Located at the Australian Defence Force Academy, Minister Payne said the creation of the fellowship supports the Department of Defence's active participation in the women, peace and security agenda.
"This honorary fellowship will provide teaching, research and mentoring to UNSW Canberra in order to transfer knowledge and where appropriate, practice into mainstream academic courses," Minister Payne said.
"This is a pragmatic whole-of-enterprise approach. I intend for this fellowship to fast-track the incorporation of Defence's learning from various deployments into the academy's civil and military education and training programs; and to transfer the latest research findings of the university's faculty back into Defence for refinements into deployable capability. The objective is to make the whole-of-Defence approach to women, peace and security a 'business as usual' capability enhancer."

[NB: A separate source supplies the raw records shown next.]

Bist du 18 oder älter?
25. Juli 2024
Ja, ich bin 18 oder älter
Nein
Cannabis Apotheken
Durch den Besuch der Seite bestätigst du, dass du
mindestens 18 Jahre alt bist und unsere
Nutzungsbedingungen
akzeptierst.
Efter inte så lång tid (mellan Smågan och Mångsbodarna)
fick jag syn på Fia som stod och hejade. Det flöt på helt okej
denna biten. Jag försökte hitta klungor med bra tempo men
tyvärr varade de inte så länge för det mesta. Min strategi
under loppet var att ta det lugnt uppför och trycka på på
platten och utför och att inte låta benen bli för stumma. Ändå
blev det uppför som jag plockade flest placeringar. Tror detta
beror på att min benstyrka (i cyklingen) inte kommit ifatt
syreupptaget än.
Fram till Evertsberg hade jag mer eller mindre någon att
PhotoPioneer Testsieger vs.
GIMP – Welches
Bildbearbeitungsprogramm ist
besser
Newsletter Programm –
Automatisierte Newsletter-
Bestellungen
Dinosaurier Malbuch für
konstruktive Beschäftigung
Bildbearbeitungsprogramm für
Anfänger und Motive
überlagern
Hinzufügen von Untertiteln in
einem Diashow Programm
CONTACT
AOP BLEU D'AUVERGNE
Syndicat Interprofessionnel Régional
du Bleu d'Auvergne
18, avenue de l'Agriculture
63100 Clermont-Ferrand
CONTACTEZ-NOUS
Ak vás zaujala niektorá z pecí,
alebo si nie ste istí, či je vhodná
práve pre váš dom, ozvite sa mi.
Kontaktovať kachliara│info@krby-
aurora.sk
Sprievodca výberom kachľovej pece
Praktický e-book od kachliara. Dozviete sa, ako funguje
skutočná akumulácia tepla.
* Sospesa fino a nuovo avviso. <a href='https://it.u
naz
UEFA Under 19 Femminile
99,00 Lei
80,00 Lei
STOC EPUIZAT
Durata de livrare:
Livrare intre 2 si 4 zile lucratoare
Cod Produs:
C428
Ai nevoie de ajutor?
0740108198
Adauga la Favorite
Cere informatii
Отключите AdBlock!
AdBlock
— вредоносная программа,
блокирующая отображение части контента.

The fellowship, which will be open to Defence civilian and military applicants, supports Defence’s commitment to implementing the National Action Plan for Women, Peace and Security.
Minister Payne announced the fellowship at an event in Canberra where she spoke of her positive experiences working with women in Defence and national security.
"No matter where I go, no matter what I do in this job, I meet the most extraordinary women working in national security," she said
New Department of Foreign Affairs and Trade secretary Frances Adamson also spoke at the event and labelled the Australian government's efforts at including women in Defence and national security roles as "not good enough".
"To me it is simply not good enough that there are two female ministers at the national security committee of cabinet. It is simply not good enough that there is only one female secretary who serves in a permanent role on the secretaries committee of national security," Adamson said, singling out Minister Payne as one of the only two women serving on the committee.